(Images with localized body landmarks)
/---
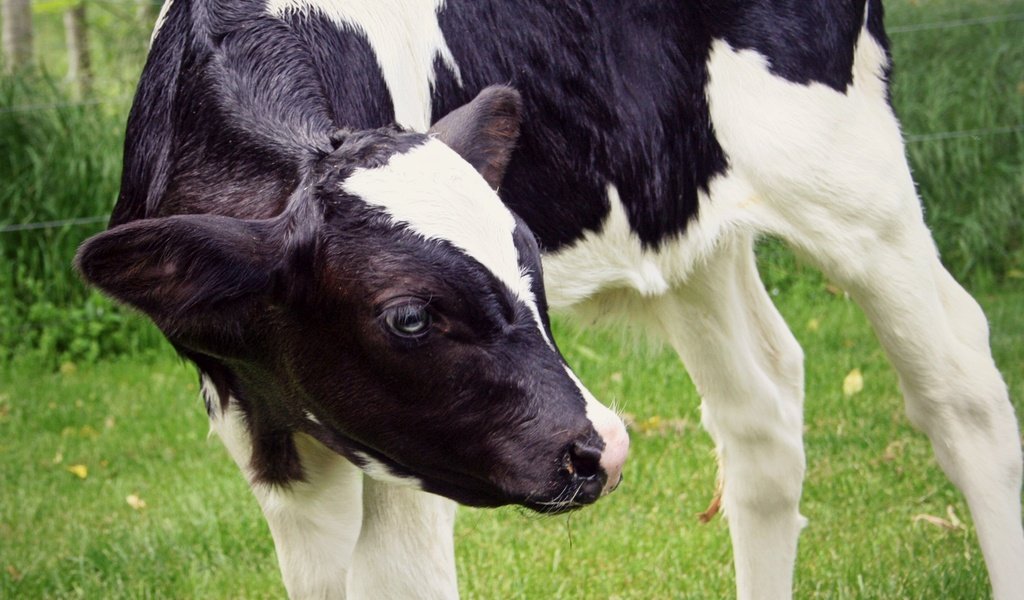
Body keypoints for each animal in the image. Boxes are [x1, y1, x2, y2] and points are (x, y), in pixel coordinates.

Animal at [74, 0, 1024, 593]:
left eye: (530, 265)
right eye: (408, 316)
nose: (601, 448)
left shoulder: (408, 466)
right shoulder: (264, 427)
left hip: (848, 173)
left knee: (960, 384)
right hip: (682, 224)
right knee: (758, 408)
\---
Instructions to follow |
The answer must be an exact copy of the lines from the one containing "right shoulder: (264, 427)" through the last line of the records, both included.

Answer to this problem |
right shoulder: (264, 427)
left hip: (848, 173)
left knee: (960, 384)
right hip: (682, 224)
right knee: (758, 408)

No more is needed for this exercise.